Re-upped

On Sunday night, Dennis and I got to share a bit of our love story and participate in the I Still Do wedding at our church.  We were interviewed about our story and then we renewed our vows.  There were about 150 people there and we represented the 1-15 years-married group.  It was really cool to be a part of community in this way, with so many people reaffirming their commitment to one another for life!  There were 2 other couples who also shared (one had been married for over 20 years and the other for 46 years!) and it was also inspiring to hear from those who were so seasoned in their life together.

Even though we were on the short-end of the marriage  journey in that group, it was fun to reflect on the past 14 1/2 years and to re-up our commitment to one another.  Basically, in the interview we shared how we met, a little bit about our wedding day, and some of the good times and difficult times that we’ve experienced together.  Of course, after we sat down, there were several things that came to mind that I wish I would have talked about!  I thought I’d give a little synopsis here of some of what has made our marriage great over these years and why WE still do.

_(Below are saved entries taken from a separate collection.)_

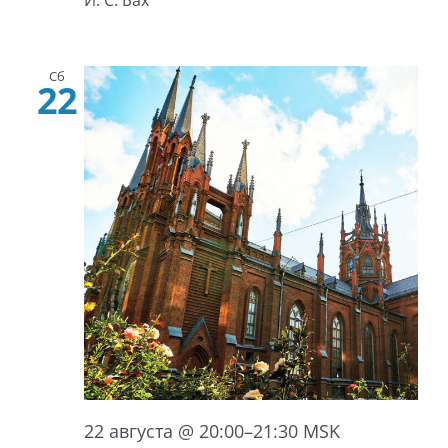
И. С. Бах
Сб
22
22 августа @ 20:00
–
21:30
MSK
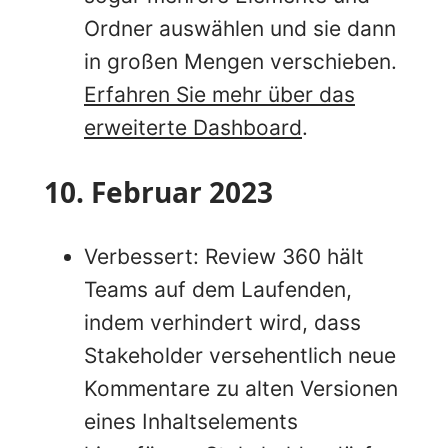
Ordner auswählen und sie dann
in großen Mengen verschieben.
Erfahren Sie mehr über das
erweiterte Dashboard
.
10. Februar 2023
Verbessert: Review 360 hält
Teams auf dem Laufenden,
indem verhindert wird, dass
Stakeholder versehentlich neue
Kommentare zu alten Versionen
eines Inhaltselements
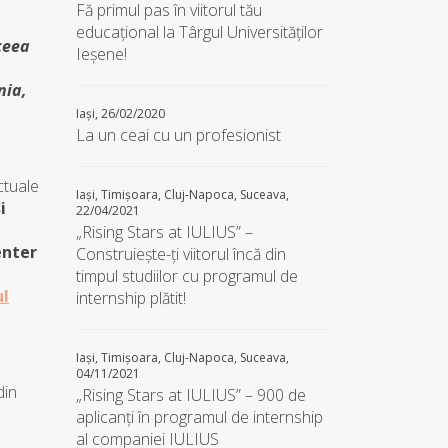
Fă primul pas în viitorul tău
educațional la Târgul Universităților
ceea
Ieșene!
nia,
Iași, 26/02/2020
La un ceai cu un profesionist
ctuale
Iași, Timișoara, Cluj-Napoca, Suceava,
i
22/04/2021
u
„Rising Stars at IULIUS” –
nter
Construiește-ți viitorul încă din
timpul studiilor cu programul de
ul
internship plătit!
Iași, Timișoara, Cluj-Napoca, Suceava,
04/11/2021
din
„Rising Stars at IULIUS” – 900 de
aplicanţi în programul de internship
al companiei IULIUS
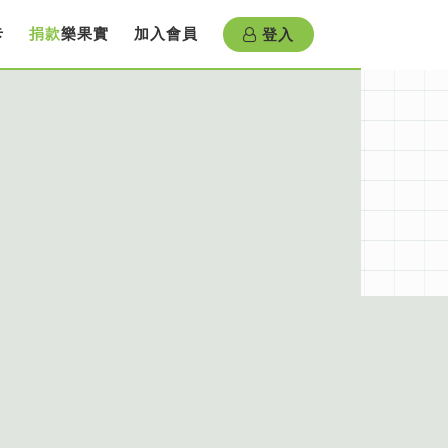
登入
卡
捐款
樂果實
加入會員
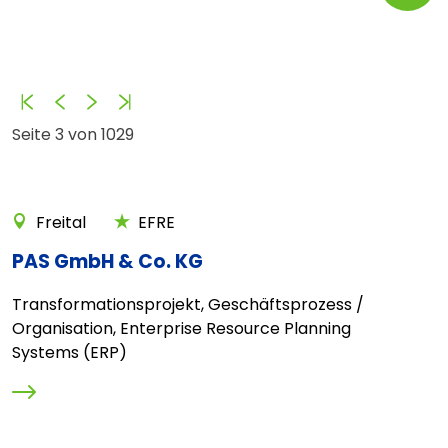
Anfang
Zurück
Vorwärts
Ende
Seite 3 von 1029
Freital
EFRE
PAS GmbH & Co. KG
Transformationsprojekt, Geschäftsprozess /
Organisation, Enterprise Resource Planning
Systems (ERP)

  • During our first year of marriage, we read The Five Love Languages by Gary Chapman.  It has really helped us love each other in the ways that communicate love to the other person.  We also periodically ask, “how is your love tank doing?”.  In other words, “are you feeling loved? And if not, what can I do to fill that?”.
  • We truly do strive to put the others’ needs before our own.  No keeping score, no 50/50.  It’s 100/100.  Not all the time, but as a general rule.

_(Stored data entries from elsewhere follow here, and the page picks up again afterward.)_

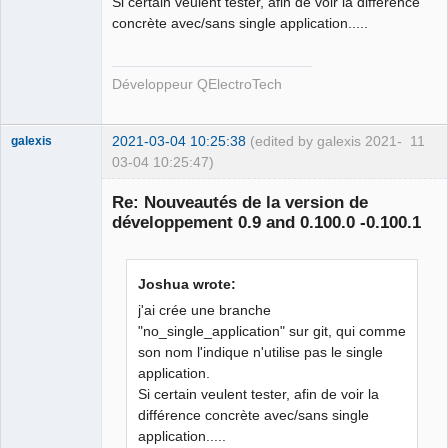
Si certain veulent tester, afin de voir la différence
concrète avec/sans single application.....
QElectroTech
Team
Developer
Développeur QElectroTech
Offline
2021-03-04 10:25:38
(edited by galexis 2021-
11
galexis
03-04 10:25:47)
Membre
Re: Nouveautés de la version de
Offline
développement 0.9 and 0.100.0 -0.100.1
Joshua wrote:
j'ai crée une branche
"no_single_application" sur git, qui comme
son nom l'indique n'utilise pas le single
application.
Si certain veulent tester, afin de voir la
différence concrète avec/sans single
application.....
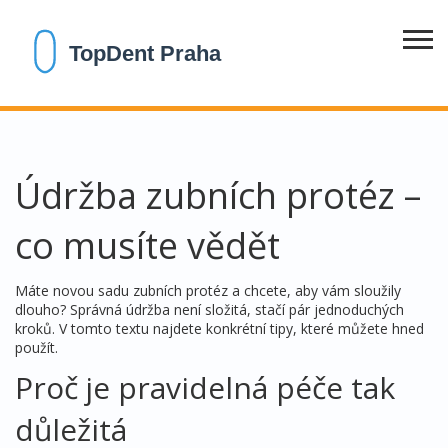
Údržba zubních protéz –
co musíte vědět
Máte novou sadu zubních protéz a chcete, aby vám sloužily
dlouho? Správná údržba není složitá, stačí pár jednoduchých
kroků. V tomto textu najdete konkrétní tipy, které můžete hned
použít.
Proč je pravidelná péče tak
důležitá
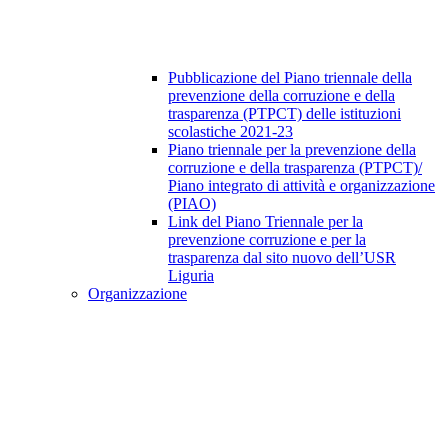
Pubblicazione del Piano triennale della
prevenzione della corruzione e della
trasparenza (PTPCT) delle istituzioni
scolastiche 2021-23
Piano triennale per la prevenzione della
corruzione e della trasparenza (PTPCT)/
Piano integrato di attività e organizzazione
(PIAO)
Link del Piano Triennale per la
prevenzione corruzione e per la
trasparenza dal sito nuovo dell’USR
Liguria
Organizzazione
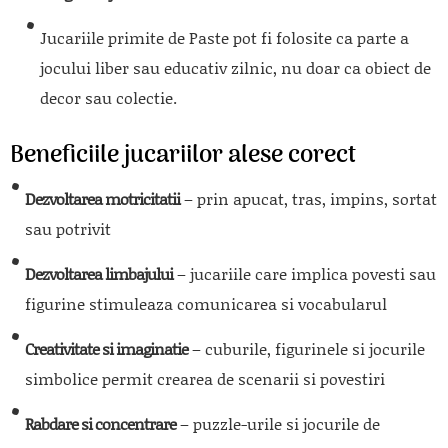
Jucariile primite de Paste pot fi folosite ca parte a
jocului liber sau educativ zilnic, nu doar ca obiect de
decor sau colectie.
Beneficiile jucariilor alese corect
Dezvoltarea motricitatii
– prin apucat, tras, impins, sortat
sau potrivit
Dezvoltarea limbajului
– jucariile care implica povesti sau
figurine stimuleaza comunicarea si vocabularul
Creativitate si imaginatie
– cuburile, figurinele si jocurile
simbolice permit crearea de scenarii si povestiri
Rabdare si concentrare
– puzzle-urile si jocurile de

  • When we became parents, we made the commitment that our world would not revolve around our children.  Our commitment to each other always informs the decisions we make about our kids and we truly believe that the best gift we can give them is the gift of a strong marriage.  The two of us will be together long after they have grown up and moved out and we don’t want to end up as strangers in the same house!  God comes first, our marriage comes second, and parenting is third.  Period.
  • We are on the same team.  We are for each other.
  • Dennis’ words of wisdom at the end of the interview?  Happy wife, happy life.  Yes, yes indeed.